Frequently asked questions
DPDPA applies under Section 4 to processing of digital personal data. The Section 3(c)(ii) exclusion covers only data the Data Principal herself made public or data a statutory publisher was obliged to publish. Scraped personal data not placed online by the individual remains within the Act and requires Section 6 consent or a Section 7 legitimate-use basis.
Section 17(2)(b) exempts processing for research, archiving, or statistical purposes only where the personal data is not used to take any decision specific to a Data Principal and processing follows prescribed standards. Reliance is difficult wherever the model generates outputs, inferences, profiling, or targeting relating to identifiable individuals; the meaning of “decision specific to a Data Principal” remains unsettled.
Section 2(d)(vi) of the Copyright Act 1957 defines the author of a computer-generated work as “the person who causes the work to be created”. How that provision applies to modern generative AI is largely untested in Indian higher courts. The US position is now settled: SCOTUS denied certiorari in Thaler v Perlmutter on 2 March 2026.

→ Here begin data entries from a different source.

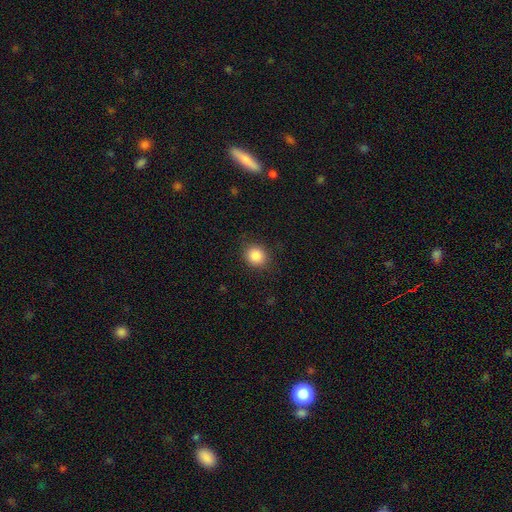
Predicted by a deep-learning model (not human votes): Smooth or featured?
  - smooth: 87% *
  - star or artifact: 9%
  - featured or disk: 4%
How rounded?
  - round: 78% *
  - in between: 21%
  - cigar-shaped: 1%
Merging?
  - none: 86% *
  - minor disturbance: 10%
  - major disturbance: 3%
  - merger: 1%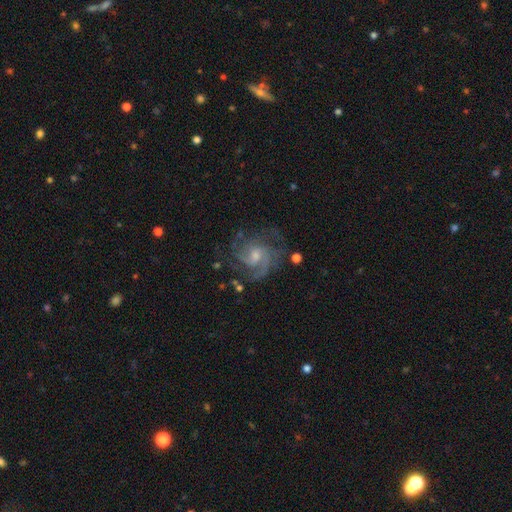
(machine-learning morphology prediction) Smooth or featured? Predicted: featured or disk (p=0.87). Edge-on disk? Predicted: no (p=0.98). Bar? Predicted: no (p=0.58). Spiral arms? Predicted: yes (p=0.97). Spiral winding? Predicted: medium (p=0.45). Spiral arm count? Predicted: 3 (p=0.36). Bulge size? Predicted: small (p=0.46). Merging? Predicted: none (p=0.70).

Confidentiality is seriously compromised once the prompt enters a third-party platform. Once Sections 8(5) and 8(6) commence (eighteen months from 13 November 2025), if the pasted content contained personal data, the employer faces DPDPA liability with Schedule penalties up to Rs 250 crore and Rs 200 crore respectively.
Phased enforcement under separate Gazette notifications dated 13 November 2025 began on publication, with Phase I activating the Data Protection Board framework (operational appointments pending) and procedural provisions. Rule 4 (Consent Manager registration) commences one year after publication. Rules 3, 5 to 16, 22 and 23 and Sections 3 to 17 of the Act take effect eighteen months from publication.
No. DPDPA regulates personal data; the Copyright Act regulates expressive works. A dataset may be DPDPA-compliant and still infringe Section 14 reproduction rights. Copyright permission must be obtained separately through licensing, and the Section 52 fair-dealing heads do not currently include an express text-and-data-mining exemption for AI training.
Disclaimer
This article discusses the intersection of Indian intellectual property statutes, the Digital Personal Data Protection Act 2023, and pending regulatory instruments including the DPIIT Working Paper on Generative AI and Copyright. DPDPA provisions are subject to phased notification under the DPDPR 2025, and compliance dates cited are current as of April 2026 and subject to further Government of India notifications. The DPIIT Working Paper is a consultation document and is not operative law. Nothing in this article constitutes legal advice for any specific factual situation. Readers facing particular AI product compliance questions should engage qualified counsel.